Americans watched more TV than ever in 2010

According to new data released by the Nielsen Company, in 2010 Americans watched more television than ever before—an average of around 34 hours per person per week, which suggests that some of you are watching television right now, while we’re trying to tell you how much television you watch, which is rude. It is also possible that one of the unrevealed side effects of Lunesta is that you stumble out of bed to sleep-view Two And A Half Men, which could finally explain its ratings. That, or we have sloughed off the burdensome, scaly skin of social interaction at last.

Whatever the case, we certainly watch a lot of TV, and CBS cop dramas specifically, with Hawaii Five-0 emerging as the year’s most popular new show among a whole bunch of shows like it. Not surprisingly, CBS dominated ratings for 51 of the year’s 52 weeks, and boasted two other newcomers—Mike And Molly and Blue Bloods—in the overall Top 20. And despite what you may have heard about cable’s creeping in on broadcast television’s turf, even the eternally low-rated NBC retained more than twice the viewers of the largest basic cable channel USA, even if a lot of people apparently really dig Piper Perabo as a C.I.A. agent.

Here are some other statistics outlined in the report:

– Although CBS is first overall, Fox remained No. 1 with the 18-49 demographic thanks to stuff like American Idol and Glee, a show that’s seeped into pop culture so pervasively, you’re probably secretly contributing to the ratings every time you glance at Lea Michele on a magazine cover.

– ABC was called out for failing to produce any new hits after Lost ended, but somehow escaped censure for succeeding to produce an entire season of V.

– NBC was pretty much not mentioned at all, other than being called “the smallest of the big four broadcast networks.”

– By contrast, an entire paragraph was devoted to highlighting Univision’s telenovela I’m Your Owner.

– All cable news networks suffered a decline in ratings, presumably because Michael Jackson did not die this year, oil spills are depressing in a boring way, and the midterm elections were essentially decided through YouTube. Fox News continues to dominate, of course, while CNN had an especially dismal year, slipping 34 percent on average from 2009 and losing the most viewers of any cable channel. (Who would have guessed that Parker Spitzer would fail to break out, besides everyone?)

– The History Channel had its best year yet by finally abandoning that boring history stuff and just focusing on people bickering in junkyards and pawnshops—perhaps the definition of the 2010 cultural zeitgeist, considering it’s the premise of at least six separate, equally successful reality shows.
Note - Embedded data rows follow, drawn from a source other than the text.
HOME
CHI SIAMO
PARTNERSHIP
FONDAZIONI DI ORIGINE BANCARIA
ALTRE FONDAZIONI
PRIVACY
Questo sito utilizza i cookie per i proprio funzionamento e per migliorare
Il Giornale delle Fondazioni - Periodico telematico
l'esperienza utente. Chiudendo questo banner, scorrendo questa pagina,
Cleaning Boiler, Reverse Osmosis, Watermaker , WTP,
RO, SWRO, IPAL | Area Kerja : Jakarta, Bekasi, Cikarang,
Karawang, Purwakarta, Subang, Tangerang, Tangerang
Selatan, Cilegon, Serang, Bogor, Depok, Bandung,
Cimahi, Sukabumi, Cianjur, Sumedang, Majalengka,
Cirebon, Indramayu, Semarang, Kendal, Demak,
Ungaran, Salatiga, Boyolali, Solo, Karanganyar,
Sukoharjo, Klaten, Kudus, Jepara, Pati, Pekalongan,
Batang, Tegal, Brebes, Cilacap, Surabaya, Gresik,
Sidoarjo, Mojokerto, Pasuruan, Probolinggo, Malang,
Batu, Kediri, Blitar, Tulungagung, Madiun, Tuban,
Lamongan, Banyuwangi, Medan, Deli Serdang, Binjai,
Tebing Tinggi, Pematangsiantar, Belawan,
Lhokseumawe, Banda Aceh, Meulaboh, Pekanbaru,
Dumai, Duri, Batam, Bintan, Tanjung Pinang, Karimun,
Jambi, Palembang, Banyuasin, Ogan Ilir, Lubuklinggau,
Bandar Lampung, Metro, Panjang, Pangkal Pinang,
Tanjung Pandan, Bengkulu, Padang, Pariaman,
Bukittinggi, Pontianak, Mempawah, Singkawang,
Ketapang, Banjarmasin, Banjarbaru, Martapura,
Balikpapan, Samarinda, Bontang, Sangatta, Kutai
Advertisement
– Also one of 2010’s biggest winners: Investigation Discovery (I.D.), which had a 64-percent gain in viewers thanks to a non-stop barrage of shows about people being murdered by their own family members and their corpses set adrift in rusty barrels, and which will surely see another huge jump in numbers once it finally gives America what it really wants, which is a show about cheating husbands who kill their wives, remove their teeth, stuff them into a suitcase, and set it on fire, but who are ultimately brought to justice after trying to pawn their wedding rings. Look out, CBS.